MOORE, Okla. - The principal's voice came over the intercom at Plaza Towers Elementary: A severe storm was approaching and students were to go to the cafeteria and wait for their parents to pick them up.

MOORE, Okla. - The principal's voice came over the intercom at Plaza Towers Elementary: A severe storm was approaching and students were to go to the cafeteria and wait for their parents to pick them up.

But before all of the youngsters could get there, the tornado alarm sounded.

The plan changed quickly.

"All the teachers started screaming into the room and saying: 'Get into the hallway! We don't want you to die!' and stuff like that," said sixth grader Phaedra Dunn. "We just took off running."

At least seven pupils were killed by the twister Monday. Others would crawl out of the rubble, bloodied and bruised but alive.

The tornado destroyed Plaza Towers and also slammed Briarwood Elementary, where all the children appear to have survived. Students and parents recounted stories Tuesday of brave teachers who sheltered their pupils.

After the tornado alarm went off, students at Plaza Towers scrambled into the halls. But the halls - some within view of windows - did not appear safe enough.

Sixth grader Antonio Clark said a teacher took him and as many other youngsters as possible and shoved them into the three-stall boys' bathroom.

"We were all piled in on each other," the 12-year-old said.

Twenty seconds later he heard a roar that sounded like a stampede of elephants. His ears popped.

It stopped almost as suddenly as it started. Crouched down, his backpack over his head, Antonio looked up. The skylight and the ceiling were gone, and he was staring up into a cloud filled with debris.

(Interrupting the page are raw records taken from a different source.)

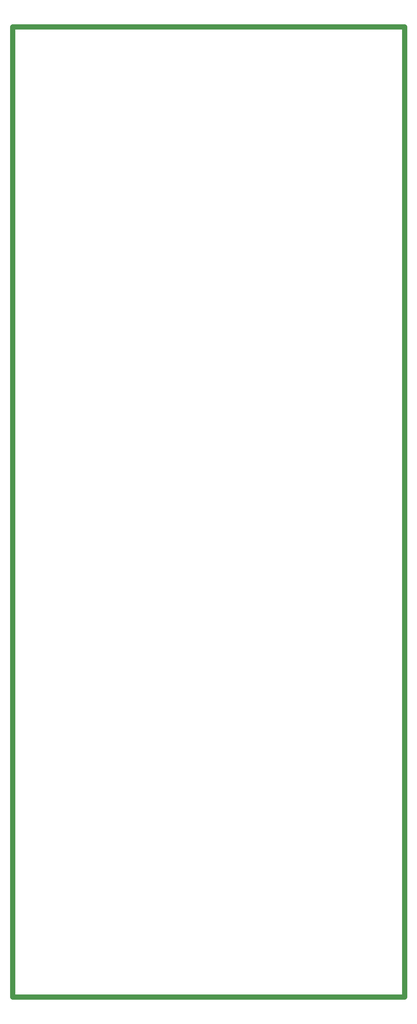
<source format=gko>
G04*
G04 #@! TF.GenerationSoftware,Altium Limited,Altium Designer,19.0.15 (446)*
G04*
G04 Layer_Color=16711935*
%FSLAX25Y25*%
%MOIN*%
G70*
G01*
G75*
%ADD71C,0.04724*%
D71*
X0Y0D02*
Y865000D01*
X350000D01*
Y0D02*
Y865000D01*
X0Y0D02*
X350000D01*
M02*

</source>
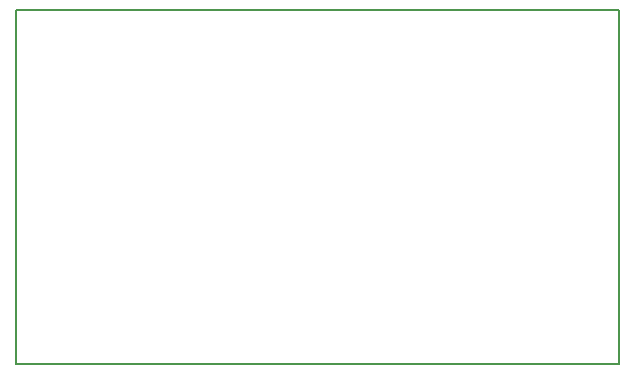
<source format=gm1>
G04 #@! TF.GenerationSoftware,KiCad,Pcbnew,5.1.4-e60b266~84~ubuntu18.04.1*
G04 #@! TF.CreationDate,2019-08-28T22:05:50-03:00*
G04 #@! TF.ProjectId,Franzininho,4672616e-7a69-46e6-996e-686f2e6b6963,rev?*
G04 #@! TF.SameCoordinates,Original*
G04 #@! TF.FileFunction,Profile,NP*
%FSLAX46Y46*%
G04 Gerber Fmt 4.6, Leading zero omitted, Abs format (unit mm)*
G04 Created by KiCad (PCBNEW 5.1.4-e60b266~84~ubuntu18.04.1) date 2019-08-28 22:05:50*
%MOMM*%
%LPD*%
G04 APERTURE LIST*
%ADD10C,0.150000*%
G04 APERTURE END LIST*
D10*
X122967350Y-120018600D02*
X174034850Y-120018600D01*
X174034850Y-120018600D02*
X174034850Y-89988600D01*
X174034850Y-89988600D02*
X122967350Y-89988600D01*
X122967350Y-89988600D02*
X122967350Y-120018600D01*
M02*

</source>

He and a friend were among the first to stand up. They climbed over debris where their classroom had been moments earlier. Students and teachers were struggling to free themselves from under the bricks, wooden beams, and insulation. Some had bleeding wounds.

"Everybody was crying," Antonio said. "I was crying because I didn't know if my family was OK."

Then he saw his father ride up on a mountain bike, yelling his son's name.

At Plaza Towers, several students were pulled alive from under a collapsed wall and other heaps of mangled debris. Rescue workers passed the survivors down a human chain of parents and neighborhood volunteers. Parents carried dazed and terrified children in their arms to a triage center in the parking lot.

At Briarwood, students also went into the halls. But a third-grade teacher didn't think it looked safe, so she herded children into a closet, said David Wheeler, one of the fathers who tried to rush to the school after the tornado hit.

The teacher shielded Wheeler's 8-year-old son, Gabriel, with her arms and held him down as the tornado collapsed the school roof and started lifting students, Wheeler said.

"She saved their lives by putting them in a closet and holding their heads down," Wheeler said.

It took nearly three hours for father and son to be reunited.

Other parents waited even longer, as they drove from one emergency shelter to another.